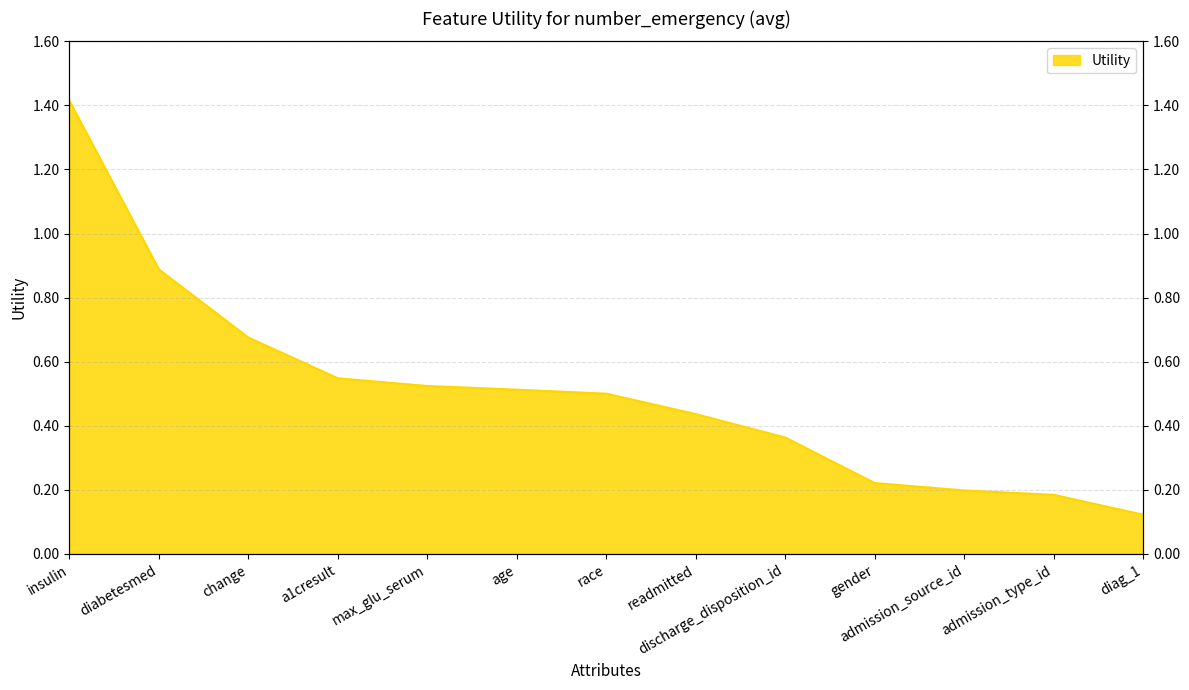

Which category has the lowest value across all series?

diag_1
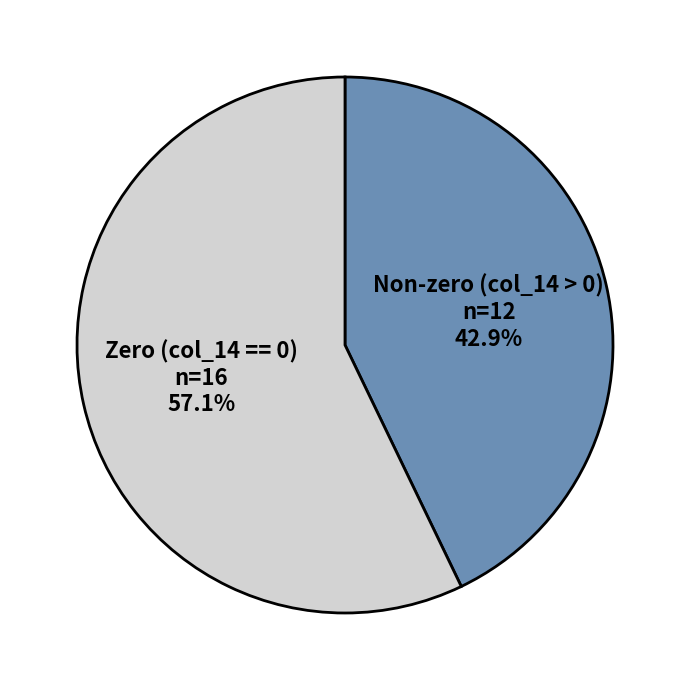

How many slices are in this pie chart?

2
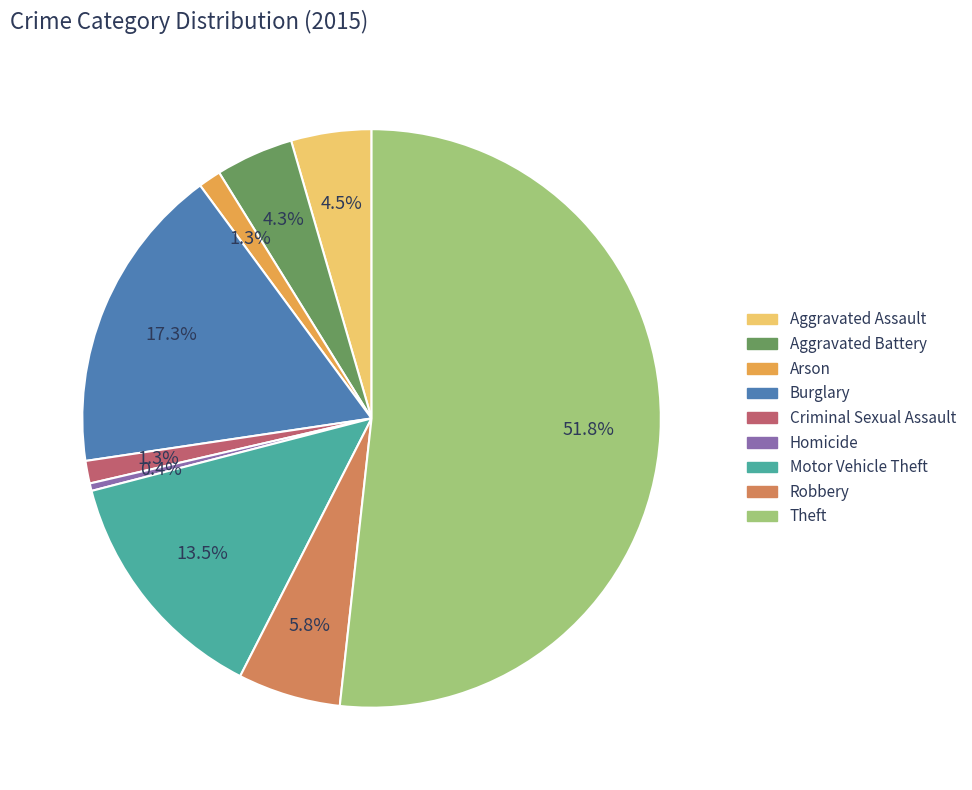

True or false: Homicide accounts for 0% of the total.

True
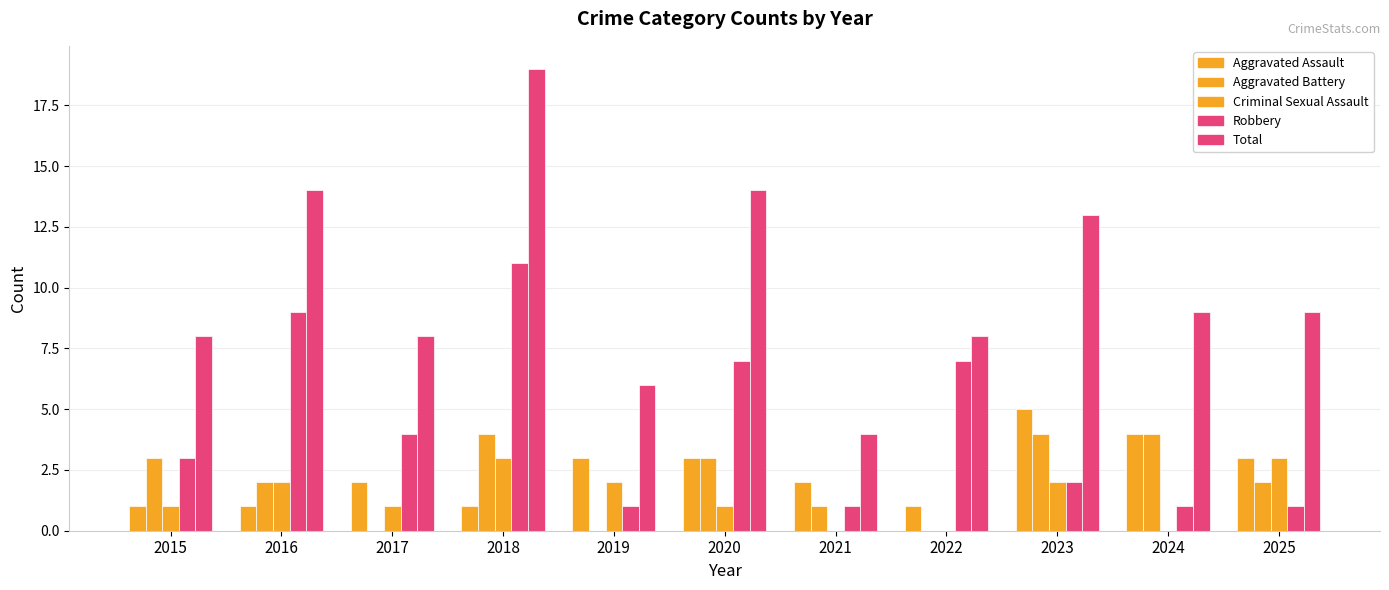

Between 2019 and 2015, which is larger?

2019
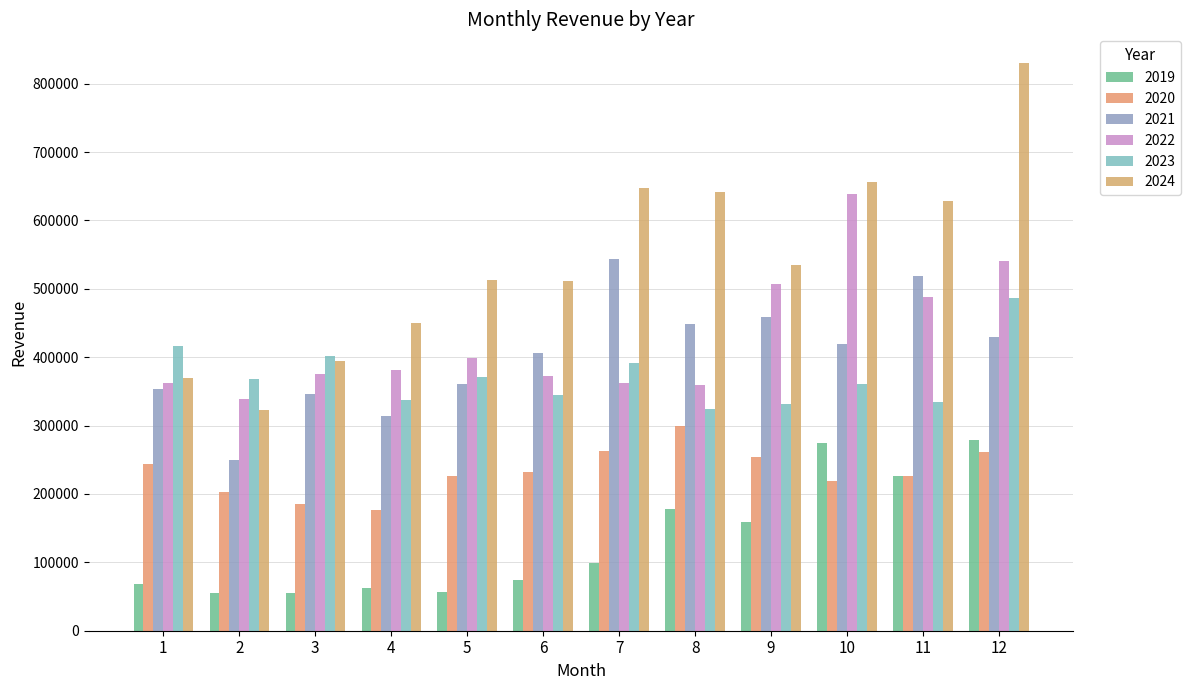

What is the difference between the second highest and second lowest values in the 2024 series?

286820.4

——

> _How to complete this task_:
Can you rewrite all of the material above with every "series" changed to "data set" and nothing else altered, leaving out the pictures?

> _Task solution_:
Which category has the lowest value across all data set?

diag_1

How many slices are in this pie chart?

2

True or false: Homicide accounts for 0% of the total.

True

Between 2019 and 2015, which is larger?

2019

What is the difference between the second highest and second lowest values in the 2024 data set?

286820.4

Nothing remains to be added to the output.